Even worse is the manner in which the UGC and NCERT are mutilating syllabi for colleges and schools and embedding in them an unscientific and backward-looking political ideology. So the Mughals are largely deleted from history books, secularism and federalism as subjects from text books, Darwin's Theory of Evolution and the Periodic Tables are  expunged from Class 10 textbooks. This is an institutionalizing of scientific illiteracy. A generation of "qualified quacks" is being created by integrating modern, science based medicine with traditional systems and allowing homeopaths to practice modern pharmacology. In short, the very scientific temper which ensures real development is being eroded from under our educational institutions. The gleaming buildings are being hollowed out from within and the damage will be felt years down the line.
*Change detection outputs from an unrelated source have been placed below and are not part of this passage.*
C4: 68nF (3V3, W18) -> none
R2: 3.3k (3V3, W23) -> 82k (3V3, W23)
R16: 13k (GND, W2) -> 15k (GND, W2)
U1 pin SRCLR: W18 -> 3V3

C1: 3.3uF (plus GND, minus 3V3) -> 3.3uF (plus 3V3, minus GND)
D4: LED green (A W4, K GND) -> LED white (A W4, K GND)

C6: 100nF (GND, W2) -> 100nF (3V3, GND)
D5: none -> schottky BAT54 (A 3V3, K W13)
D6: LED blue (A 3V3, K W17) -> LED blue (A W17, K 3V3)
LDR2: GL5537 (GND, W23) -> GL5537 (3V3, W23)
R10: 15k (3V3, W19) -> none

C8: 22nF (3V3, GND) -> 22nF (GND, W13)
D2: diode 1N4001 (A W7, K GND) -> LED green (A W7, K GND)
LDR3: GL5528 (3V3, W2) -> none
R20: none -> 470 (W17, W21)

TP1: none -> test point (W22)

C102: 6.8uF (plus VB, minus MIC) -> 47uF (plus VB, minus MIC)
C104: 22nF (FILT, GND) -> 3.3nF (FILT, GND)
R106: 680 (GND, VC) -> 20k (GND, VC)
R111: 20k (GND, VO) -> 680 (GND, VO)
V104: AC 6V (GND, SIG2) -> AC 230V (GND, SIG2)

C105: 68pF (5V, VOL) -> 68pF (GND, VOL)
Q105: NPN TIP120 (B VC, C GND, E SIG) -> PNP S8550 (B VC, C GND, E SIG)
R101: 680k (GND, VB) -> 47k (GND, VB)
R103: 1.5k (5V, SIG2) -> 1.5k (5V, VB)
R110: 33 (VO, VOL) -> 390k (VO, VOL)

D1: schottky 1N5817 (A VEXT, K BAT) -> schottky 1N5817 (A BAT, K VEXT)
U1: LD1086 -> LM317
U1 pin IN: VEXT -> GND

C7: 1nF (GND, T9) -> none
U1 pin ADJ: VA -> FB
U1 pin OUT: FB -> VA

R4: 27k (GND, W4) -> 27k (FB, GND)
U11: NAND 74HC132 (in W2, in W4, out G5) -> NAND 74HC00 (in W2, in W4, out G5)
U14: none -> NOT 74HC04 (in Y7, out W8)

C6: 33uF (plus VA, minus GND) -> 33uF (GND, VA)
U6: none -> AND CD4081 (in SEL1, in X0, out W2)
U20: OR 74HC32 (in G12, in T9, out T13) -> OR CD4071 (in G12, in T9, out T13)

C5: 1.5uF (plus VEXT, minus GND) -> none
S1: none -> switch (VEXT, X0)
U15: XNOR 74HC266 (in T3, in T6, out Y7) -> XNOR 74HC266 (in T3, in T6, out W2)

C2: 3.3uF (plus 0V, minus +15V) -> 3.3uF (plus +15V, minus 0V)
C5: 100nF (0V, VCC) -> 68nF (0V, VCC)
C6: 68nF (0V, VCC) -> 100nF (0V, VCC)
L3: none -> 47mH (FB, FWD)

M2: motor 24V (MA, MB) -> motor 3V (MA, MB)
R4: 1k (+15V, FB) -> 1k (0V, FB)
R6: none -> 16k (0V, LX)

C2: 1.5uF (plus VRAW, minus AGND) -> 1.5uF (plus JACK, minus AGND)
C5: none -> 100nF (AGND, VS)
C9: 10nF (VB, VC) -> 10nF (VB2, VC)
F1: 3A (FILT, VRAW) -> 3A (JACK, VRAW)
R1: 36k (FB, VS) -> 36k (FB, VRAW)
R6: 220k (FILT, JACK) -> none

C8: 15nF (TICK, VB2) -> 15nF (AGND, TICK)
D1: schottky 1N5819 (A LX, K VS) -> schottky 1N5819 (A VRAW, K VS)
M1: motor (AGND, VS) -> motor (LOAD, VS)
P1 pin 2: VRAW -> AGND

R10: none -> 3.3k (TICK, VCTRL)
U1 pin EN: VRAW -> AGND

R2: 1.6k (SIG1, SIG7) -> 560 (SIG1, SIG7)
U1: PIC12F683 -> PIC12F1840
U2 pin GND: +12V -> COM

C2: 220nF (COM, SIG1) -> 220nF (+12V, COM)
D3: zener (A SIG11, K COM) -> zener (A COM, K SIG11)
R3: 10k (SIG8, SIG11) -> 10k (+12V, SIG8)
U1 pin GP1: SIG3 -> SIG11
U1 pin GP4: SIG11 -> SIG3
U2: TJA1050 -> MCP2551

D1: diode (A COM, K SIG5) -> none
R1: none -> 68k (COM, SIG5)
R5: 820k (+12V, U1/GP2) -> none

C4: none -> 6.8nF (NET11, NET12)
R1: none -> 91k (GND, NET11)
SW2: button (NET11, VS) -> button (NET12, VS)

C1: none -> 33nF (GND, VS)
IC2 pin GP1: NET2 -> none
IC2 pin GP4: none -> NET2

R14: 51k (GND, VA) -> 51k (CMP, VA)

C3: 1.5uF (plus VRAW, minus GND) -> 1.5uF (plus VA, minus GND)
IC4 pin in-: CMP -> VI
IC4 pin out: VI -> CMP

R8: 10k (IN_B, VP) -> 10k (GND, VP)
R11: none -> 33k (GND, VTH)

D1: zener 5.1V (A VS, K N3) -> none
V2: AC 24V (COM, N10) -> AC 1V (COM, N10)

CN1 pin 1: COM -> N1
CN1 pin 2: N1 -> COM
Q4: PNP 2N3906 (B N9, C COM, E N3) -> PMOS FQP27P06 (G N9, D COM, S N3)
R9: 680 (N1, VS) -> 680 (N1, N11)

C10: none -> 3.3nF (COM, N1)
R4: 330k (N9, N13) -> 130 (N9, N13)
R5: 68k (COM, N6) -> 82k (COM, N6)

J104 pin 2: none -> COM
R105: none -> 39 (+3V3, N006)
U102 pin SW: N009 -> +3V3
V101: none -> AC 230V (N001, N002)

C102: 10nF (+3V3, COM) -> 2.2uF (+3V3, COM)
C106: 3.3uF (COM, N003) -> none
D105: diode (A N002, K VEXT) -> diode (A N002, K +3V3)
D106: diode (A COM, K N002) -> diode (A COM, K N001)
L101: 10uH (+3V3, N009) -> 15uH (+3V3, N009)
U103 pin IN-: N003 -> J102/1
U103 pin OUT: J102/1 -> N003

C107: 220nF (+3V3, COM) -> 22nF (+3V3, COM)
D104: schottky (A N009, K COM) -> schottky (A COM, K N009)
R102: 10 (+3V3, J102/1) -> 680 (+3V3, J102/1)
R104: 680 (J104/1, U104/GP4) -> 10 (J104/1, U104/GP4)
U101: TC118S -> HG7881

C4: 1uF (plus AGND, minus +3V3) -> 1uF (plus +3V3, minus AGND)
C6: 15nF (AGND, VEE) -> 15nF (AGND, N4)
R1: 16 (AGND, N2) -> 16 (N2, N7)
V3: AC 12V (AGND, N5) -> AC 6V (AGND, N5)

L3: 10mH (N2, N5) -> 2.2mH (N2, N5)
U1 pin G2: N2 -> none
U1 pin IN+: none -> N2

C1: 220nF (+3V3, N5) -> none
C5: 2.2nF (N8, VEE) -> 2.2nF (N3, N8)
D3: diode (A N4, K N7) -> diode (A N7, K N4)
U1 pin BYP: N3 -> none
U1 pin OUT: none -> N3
The Vande Bharat paradox pervades other areas of "development too, where all is not what it seems and contradictions are all too apparent: the fourth largest economy in the world but with 300 million in poverty and free rations for 800 million , glitzy metros that have the highest pollution levels in the world, the Umar Khalid paradox where a young scholar is neither tried nor convicted but continues to languish in jail for 5 years, the GDP paradox where, though the Govt. says we are growing at 7% or 8%, the IMF cautions that the figures are doctored, the Crime and Reward paradox where the crime is proved but the criminal is allowed to retain the proceeds of the crime. The list is endless We are living in an imaginary world where paradoxes reign supreme. To put it in the words of my late English teacher, Prof. P.Lal: We are what we think, having become what we thought. The institutionalization of delusion.